Of course, the annoying thing is that Starfleet ships are supposed to have hundreds of scientific specialists aboard, but due to the limitations of series television, it's only ever the same handful of regular characters and the odd security guard who actually get to visit alien planets while the hundreds of experts apparently just sit around on the ship twiddling their thumbs.
They’re working on intellectually fascinating but visually boring support and science projects relevant to the mission?
 
The Enterprise isn't a a three man Apollo capsule where everyone needs to be cross trained.

I expect many are, however, not for that reason, but rather to give those who are looking for particular posting an edge over other candidates, as well as being practical in case the landing party's lone medic is injured or killed, or engineering is short-staffed as the ship limps back to a starbase. Plus, some people just like to have more than one tool in their toolbox.
 
Ship's historian was title (McGivers probably got a degree in history), and for 99.9% of the time, no purpose of a starship (just like in real life :shifty:). She was most likely in Engineering as some sort of equipment specialist for her real job. YMMV.
I like that, except it doesn't explain Dr. Ann Mulhall, the astrobiologist in red. And engineer Charlene Masters in blue. Historian Marla McGivers is odd in red, historian Carolyn Palamas is right in blue. I wish they'd all been right for the sake of consistency.

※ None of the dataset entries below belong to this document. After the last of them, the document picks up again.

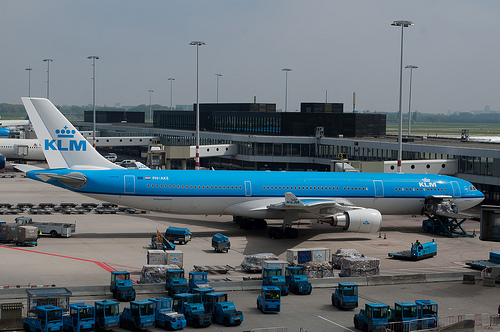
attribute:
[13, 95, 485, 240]
plane — blue, white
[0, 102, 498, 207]
terminal — large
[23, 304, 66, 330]
cart — blue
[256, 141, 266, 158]
window — glass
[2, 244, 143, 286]
paint — red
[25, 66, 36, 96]
light post — tall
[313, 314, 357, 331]
paint — white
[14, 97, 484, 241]
airplane — blue, white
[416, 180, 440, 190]
airline name — white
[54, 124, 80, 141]
crown — blue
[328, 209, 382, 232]
engine — large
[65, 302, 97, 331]
cart vehicle — blue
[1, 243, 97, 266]
line — red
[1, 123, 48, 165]
airplane — in the background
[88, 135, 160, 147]
hallway — for boarding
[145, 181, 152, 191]
window — small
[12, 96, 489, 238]
airliner — large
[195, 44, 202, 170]
mast — tall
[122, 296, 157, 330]
utility truck — blue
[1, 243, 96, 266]
marking — red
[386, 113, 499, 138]
vegetation — distant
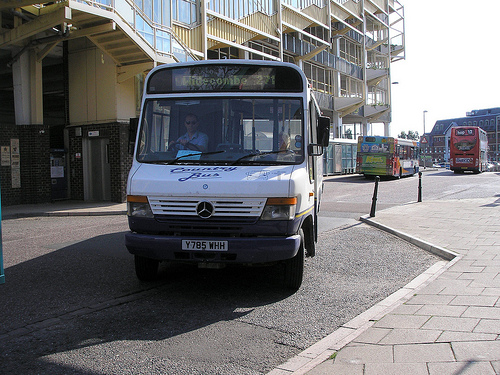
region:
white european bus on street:
[111, 44, 318, 279]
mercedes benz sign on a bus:
[183, 197, 220, 222]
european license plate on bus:
[176, 236, 230, 256]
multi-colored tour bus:
[350, 129, 436, 180]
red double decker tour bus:
[448, 116, 490, 181]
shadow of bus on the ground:
[11, 236, 127, 348]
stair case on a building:
[297, 4, 409, 76]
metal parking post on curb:
[364, 169, 386, 219]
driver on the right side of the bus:
[141, 101, 216, 183]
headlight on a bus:
[119, 188, 156, 222]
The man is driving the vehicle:
[92, 55, 266, 237]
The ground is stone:
[356, 274, 441, 369]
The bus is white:
[92, 165, 329, 279]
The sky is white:
[395, 17, 476, 146]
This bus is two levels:
[450, 105, 497, 225]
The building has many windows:
[252, 13, 404, 185]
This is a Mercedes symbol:
[187, 195, 228, 229]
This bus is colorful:
[359, 123, 419, 185]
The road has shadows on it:
[11, 211, 180, 373]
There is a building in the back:
[418, 92, 498, 178]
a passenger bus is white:
[122, 54, 325, 296]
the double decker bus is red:
[448, 122, 490, 172]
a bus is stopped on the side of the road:
[357, 132, 422, 181]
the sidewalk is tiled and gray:
[282, 195, 499, 371]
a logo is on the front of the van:
[191, 195, 217, 220]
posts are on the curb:
[361, 170, 431, 221]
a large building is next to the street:
[18, 2, 410, 211]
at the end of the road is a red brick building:
[419, 107, 497, 170]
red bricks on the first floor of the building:
[15, 120, 132, 222]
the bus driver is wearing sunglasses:
[162, 110, 214, 166]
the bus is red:
[412, 96, 494, 213]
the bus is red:
[399, 87, 499, 165]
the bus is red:
[430, 129, 486, 174]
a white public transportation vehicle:
[117, 48, 344, 298]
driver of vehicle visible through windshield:
[148, 92, 235, 164]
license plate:
[171, 233, 232, 260]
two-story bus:
[446, 120, 490, 185]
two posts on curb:
[360, 163, 445, 237]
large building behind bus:
[410, 98, 498, 172]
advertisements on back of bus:
[348, 133, 403, 185]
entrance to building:
[64, 101, 121, 213]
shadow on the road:
[1, 220, 288, 369]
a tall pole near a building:
[410, 100, 472, 175]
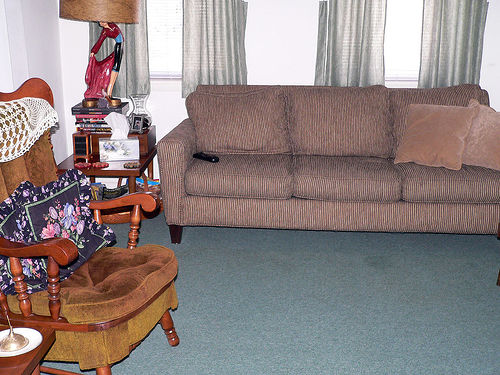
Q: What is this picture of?
A: Living room.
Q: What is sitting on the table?
A: Box of tissues.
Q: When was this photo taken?
A: Daytime.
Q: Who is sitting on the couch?
A: No one.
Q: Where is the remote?
A: On the couch.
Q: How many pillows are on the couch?
A: 2.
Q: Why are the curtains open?
A: To let light in.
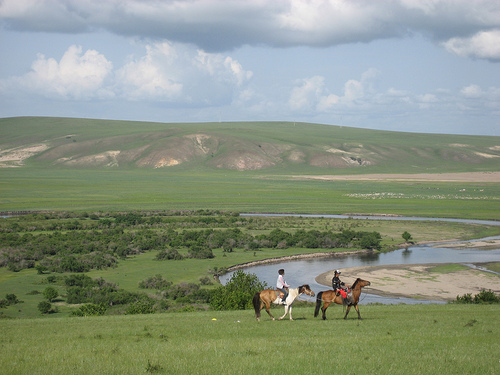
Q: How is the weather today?
A: It is cloudy.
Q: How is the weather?
A: It is cloudy.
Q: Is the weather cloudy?
A: Yes, it is cloudy.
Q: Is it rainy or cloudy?
A: It is cloudy.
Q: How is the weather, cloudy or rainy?
A: It is cloudy.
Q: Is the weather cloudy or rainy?
A: It is cloudy.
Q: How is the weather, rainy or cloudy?
A: It is cloudy.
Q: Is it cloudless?
A: No, it is cloudy.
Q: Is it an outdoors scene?
A: Yes, it is outdoors.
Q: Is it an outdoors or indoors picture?
A: It is outdoors.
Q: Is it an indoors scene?
A: No, it is outdoors.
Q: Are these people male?
A: No, they are both male and female.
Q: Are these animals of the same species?
A: Yes, all the animals are horses.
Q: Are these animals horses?
A: Yes, all the animals are horses.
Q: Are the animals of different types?
A: No, all the animals are horses.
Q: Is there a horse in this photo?
A: Yes, there is a horse.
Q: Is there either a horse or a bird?
A: Yes, there is a horse.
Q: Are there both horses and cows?
A: No, there is a horse but no cows.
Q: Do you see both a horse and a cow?
A: No, there is a horse but no cows.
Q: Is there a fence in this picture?
A: No, there are no fences.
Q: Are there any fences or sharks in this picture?
A: No, there are no fences or sharks.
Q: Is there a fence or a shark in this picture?
A: No, there are no fences or sharks.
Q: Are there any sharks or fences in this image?
A: No, there are no fences or sharks.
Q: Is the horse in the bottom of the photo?
A: Yes, the horse is in the bottom of the image.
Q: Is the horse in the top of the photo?
A: No, the horse is in the bottom of the image.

In universe, I think Starfleet is somewhat relaxed about it. There's a line in The Enemy Below where the German u-boat commander scolds excess formality: "We do not salute at sea." Being cooped up on a starship would likewise require that people can relax a little. Women in particular might wear the color they like on themselves.

Real world, that's what it was:
• Nichelle Nichols hated the yellow-green, so they let her switch to red.

• Madlyn Rhue and Diana Muldaur looked better in red, probably because it brought out their reddish brown hair and blush (called rouge at the time).

• Maybe they put Janet MacLachlan in blue just to distinguish her from Nichelle Nichols, but it's just as likely that a blue uni was the one that fit.